▶ **Tasks to carry out**
• A. In the grouping question thread, how many members does the local card club have?
• B. Write out everything in the grouping question thread from "My doubt: If" down to "8!/3!5! vs 8*7*6.", substituting "method" for "approach".
• C. Please pick up the grouping question thread after its last line and keep it going.
Exercise text below:
Grouping question

[Eddie Gutia]

I came across a question given below.

A local card club will send 3 representatives to the national conference. If the local club has 8 members, how many different groups of representatives could the club send?

MGMAT answer: 8!/3!*5!

My doubt: If we want to solve this problem without using formula, below is my approach.

For the group 3 members, the first person can be any of the 8 members, 2nd person can be any of the 7 members and the third person can be any of the 6 members. So according to my interpretation the solution should be 8*7*6. According to MGMAT answer this is obviously. Can you please correct my approach?

[jlucero]

Compare your answer to the answer given:

8!/3!5! vs 8*7*6.

Note that you could make the second one into 8! by multiplying by 5*4*3*2*1, and then we can cancel that by multiplying by 5*4*3*2*1 on the bottom:

8!/3!5! vs 8*7*6*5*4*3*2*1/5*4*3*2*1

Cleaning this up we get:

8!/3!5! vs 8!/5!
End of Exercise text.
Supplied data below:
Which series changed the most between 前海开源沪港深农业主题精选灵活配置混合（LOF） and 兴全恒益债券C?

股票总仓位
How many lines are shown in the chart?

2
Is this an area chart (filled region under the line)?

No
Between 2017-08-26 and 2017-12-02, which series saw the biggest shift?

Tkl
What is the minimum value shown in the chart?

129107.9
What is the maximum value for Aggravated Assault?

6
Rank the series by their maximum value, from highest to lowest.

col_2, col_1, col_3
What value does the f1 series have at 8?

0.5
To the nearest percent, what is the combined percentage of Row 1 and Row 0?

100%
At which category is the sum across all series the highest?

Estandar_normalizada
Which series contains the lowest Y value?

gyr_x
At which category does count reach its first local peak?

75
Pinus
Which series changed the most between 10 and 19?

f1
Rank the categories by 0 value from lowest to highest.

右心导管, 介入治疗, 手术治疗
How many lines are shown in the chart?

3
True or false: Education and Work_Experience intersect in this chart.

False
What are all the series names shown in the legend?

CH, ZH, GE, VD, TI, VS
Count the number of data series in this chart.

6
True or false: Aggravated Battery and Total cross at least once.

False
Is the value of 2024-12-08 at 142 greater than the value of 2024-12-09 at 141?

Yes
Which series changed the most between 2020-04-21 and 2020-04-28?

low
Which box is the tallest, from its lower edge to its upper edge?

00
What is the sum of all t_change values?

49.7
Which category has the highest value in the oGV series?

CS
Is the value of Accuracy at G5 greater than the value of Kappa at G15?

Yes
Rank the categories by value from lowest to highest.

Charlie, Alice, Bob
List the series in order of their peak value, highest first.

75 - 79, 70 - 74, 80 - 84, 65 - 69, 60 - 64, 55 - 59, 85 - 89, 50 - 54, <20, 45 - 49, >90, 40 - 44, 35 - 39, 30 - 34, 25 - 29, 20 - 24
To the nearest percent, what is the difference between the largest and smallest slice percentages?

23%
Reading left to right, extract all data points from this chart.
End of Supplied data.
▶ **Answers to each task**
• A. 8

• B.
My doubt: If we want to solve this problem without using formula, below is my method.

For the group 3 members, the first person can be any of the 8 members, 2nd person can be any of the 7 members and the third person can be any of the 6 members. So according to my interpretation the solution should be 8*7*6. According to MGMAT answer this is obviously. Can you please correct my method?

[jlucero]

Compare your answer to the answer given:

8!/3!5! vs 8*7*6.

• C.
So what did you forget to do? Divide by a 3!. Why is this important? Well think about your math- when you say 8 people can be selected first and then 7 are selected second, that means 56 combinations could be selected first and second. But we have some repeats. Selecting Amy first and Betty second is no different than selecting Betty first and Amy second. So we divide by 2! in this case to say that even though we can select people in 56 different ways, there are 2 different ways to select the same 2 people, so there are only 28 different combinations. So what would you need to do finish up your method? And why?

[Eddie Gutia]

Great explanation.. Thanks a lot..

[tim]

:)